Quote, word for word, the stretch of the event processing post from "What is the apple?" through "some aspects etc..).".

> Selection:
▽
Saturday, August 27, 2011

Siddhi - an open source event processing engine from Sri Lanka


According to Wikipedia, Siddhi is translated into: perfection, accomplishment or unusual skill.   In the picture we can see the eight primary Siddhis.    Siddhi is also a name of an open source event processing engine, recently advertised.    From the basic description it is aimed to support event processing as stand alone applications, and experiment with optimization algorithm for the run-time engine.    Siddhi came from University of Moratuwa in Sri Lanka, a university who claims an ambition mission: "to be the most globally recognized knowledge enterprise in Asia".   I like ambitious goals, and probably making open sources like this  can contribute to the recognition, of course, if this will get traction.  


I know of event processing open source and products coming from the USA, UK, Germany, Austria,  Sweden, Israel, Australia,  and I probably miss some (will be happy to update this list)   So now Sri Lanka to the list,   We are starting to see more activities in Asia in recent years, and hope to see more. 

On streams, events, programming-in-the-large and programming-in-the-small


In the tutorial I've given in VLDB 2010, one of the first slides was a rhetorical questions - see above. 
There are four opinions: some people think these are aliases, some people view stream processing as a subset of event processing that deal with ordered events, some people view event processing as a subset of stream processing, saying that event stream is one type of stream, and there are also other type of data streams such as voice stream, video streams,  and there are also people who think that these two are actually totally different concepts, relating to different types of applications.   There is something of true in each of them, looking at some interpretations, but IMHO none of the above is really true,


Curt Monash decided to renew the old terminology discussion on his Blog,  Taking the "stream" approach which is favored by the database people which look at "data streams" as data in motion, and view events as type of data that does not need any real special handling.


The difference of opinions and terminology stems from the fact that some people are thinking about apples and some about oranges.    


What is the apple?  - let's take as an example the S4 from Yahoo Labs,  in the Blog post I referenced here I mentioned that S4 is a platform for doing "programming in the large" for stream processing, what does it mean? -- it supports a data flow graph, where streams are flowing on the graph's edges, and the processing logic is embedded in the graph's nodes.  How is this logic implemented?  this is not part of the model, each developer can use the platform and implement the nodes, the platform takes care of the flow, and some non-functional properties (distribution, fault tolerance, cluster management, scalability in some aspects etc..).   
It is a pure programming-in-the-large framework.  There are others like that, in this case the model is blind to the type of stream, and the stream can indeed be video stream, voice stream etc..   I would call such a framework as "stream processing".


What is the orange? -- if we look at the abstract model of event processing, the way we defined it in the EPIA book,  it is a model that is centered around the programming-in-the-small,  with language primitives that related to the semantics of events: mainly the notion of context (when? where? to whom?) of events and patterns over multiple event occurrence.   The orange does not sound at all like the apple.
△
[Collected data entries]
▽
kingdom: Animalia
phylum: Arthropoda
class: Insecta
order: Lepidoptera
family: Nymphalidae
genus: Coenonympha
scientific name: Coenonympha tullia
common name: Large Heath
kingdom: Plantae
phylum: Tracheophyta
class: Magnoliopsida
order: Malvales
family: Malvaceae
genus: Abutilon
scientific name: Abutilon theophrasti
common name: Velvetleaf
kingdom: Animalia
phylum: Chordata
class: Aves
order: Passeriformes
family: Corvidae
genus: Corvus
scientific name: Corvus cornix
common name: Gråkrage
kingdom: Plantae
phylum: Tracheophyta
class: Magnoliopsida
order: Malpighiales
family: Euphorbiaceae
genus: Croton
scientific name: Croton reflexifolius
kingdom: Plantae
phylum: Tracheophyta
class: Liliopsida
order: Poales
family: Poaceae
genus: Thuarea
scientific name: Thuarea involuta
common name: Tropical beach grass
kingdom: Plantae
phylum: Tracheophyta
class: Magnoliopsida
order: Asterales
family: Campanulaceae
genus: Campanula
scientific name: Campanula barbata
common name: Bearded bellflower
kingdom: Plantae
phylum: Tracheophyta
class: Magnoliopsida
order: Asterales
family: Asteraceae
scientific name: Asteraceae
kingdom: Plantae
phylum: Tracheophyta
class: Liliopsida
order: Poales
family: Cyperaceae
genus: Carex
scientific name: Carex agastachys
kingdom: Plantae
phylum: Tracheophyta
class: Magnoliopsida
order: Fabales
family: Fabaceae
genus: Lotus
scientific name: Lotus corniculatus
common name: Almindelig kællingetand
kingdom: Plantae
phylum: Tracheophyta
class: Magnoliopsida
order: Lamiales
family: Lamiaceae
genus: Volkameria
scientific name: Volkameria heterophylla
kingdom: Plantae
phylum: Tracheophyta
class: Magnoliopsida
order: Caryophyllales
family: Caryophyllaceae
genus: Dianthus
△
> Full output:
What is the apple?  - let's take as an example the S4 from Yahoo Labs,  in the Blog post I referenced here I mentioned that S4 is a platform for doing "programming in the large" for stream processing, what does it mean? -- it supports a data flow graph, where streams are flowing on the graph's edges, and the processing logic is embedded in the graph's nodes.  How is this logic implemented?  this is not part of the model, each developer can use the platform and implement the nodes, the platform takes care of the flow, and some non-functional properties (distribution, fault tolerance, cluster management, scalability in some aspects etc..).